How many fish can I put in a 10, 20, 29 or 55 gallon tank?
Short answer: as a planning baseline, a 10-gallon tank holds about 8–12 small (under-2-inch) fish, a 20-gallon about 15–20, a 29-gallon about 20–25, and a 55-gallon about 30–40 — fewer if you keep larger or messy species. These are limits for slim community fish with good filtration, not hard maximums. Body size matters more than fish count: one 6-inch fish makes more waste than six 1-inch fish.
Stocking is the single most common beginner mistake. Below are realistic example stocks for the four most popular tank sizes, why the old "inch per gallon" rule misleads, and a calculator that does the math for your exact fish.
Why "1 inch of fish per gallon" misleads you
The classic rule says you can keep one inch of adult fish length per gallon of water. It is easy to remember and roughly okay for small, slim fish — but it falls apart fast:
- Waste scales with body mass, not length. A fish twice as long is also taller and wider, so it can weigh many times more and produce far more waste. Six 1-inch tetras and one 6-inch fish are not equivalent loads.
- It ignores shape. A slim danio and a deep-bodied goldfish of the same length have very different bioloads.
- It ignores surface area. A long, shallow tank exchanges more oxygen than a tall, narrow one of the same volume.
Our stocking calculator weights larger fish more heavily and factors in tank volume as a stand-in for surface area, so it gives a more realistic reading than the raw inch rule.
How many fish fit in each tank size
10 gallon tank
A 10-gallon is a nano tank. Good options:
- 1 male betta + a few snails or a small shrimp colony
- A school of 6–8 ember tetras, chili rasboras, or neon tetras
- 5–6 guppies or endlers (mostly males to avoid a population boom)
Avoid anything that grows past ~2 inches or schools in large numbers.
20 gallon tank
The classic first community tank. A balanced stock:
- 8–10 harlequin rasboras or neon tetras (a school)

| What to work on |
According to the aquarium stocking guide, about how many small fish does a 20-gallon tank hold as a planning baseline?

| Excerpted records |
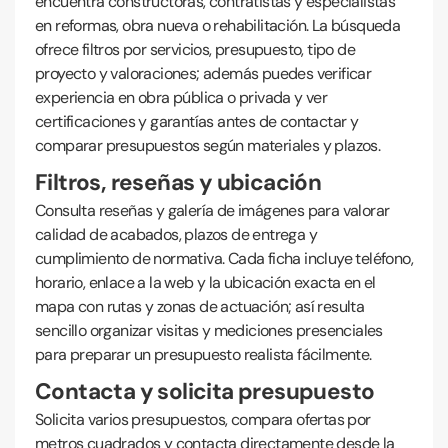
encuentra constructoras, contratistas y especialistas
en reformas, obra nueva o rehabilitación. La búsqueda
ofrece filtros por servicios, presupuesto, tipo de
proyecto y valoraciones; además puedes verificar
experiencia en obra pública o privada y ver
certificaciones y garantías antes de contactar y
comparar presupuestos según materiales y plazos.
Filtros, reseñas y ubicación
Consulta reseñas y galería de imágenes para valorar
calidad de acabados, plazos de entrega y
cumplimiento de normativa. Cada ficha incluye teléfono,
horario, enlace a la web y la ubicación exacta en el
mapa con rutas y zonas de actuación; así resulta
sencillo organizar visitas y mediciones presenciales
para preparar un presupuesto realista fácilmente.
Contacta y solicita presupuesto
Solicita varios presupuestos, compara ofertas por
metros cuadrados y contacta directamente desde la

| Task result |
About 15–20 small fish.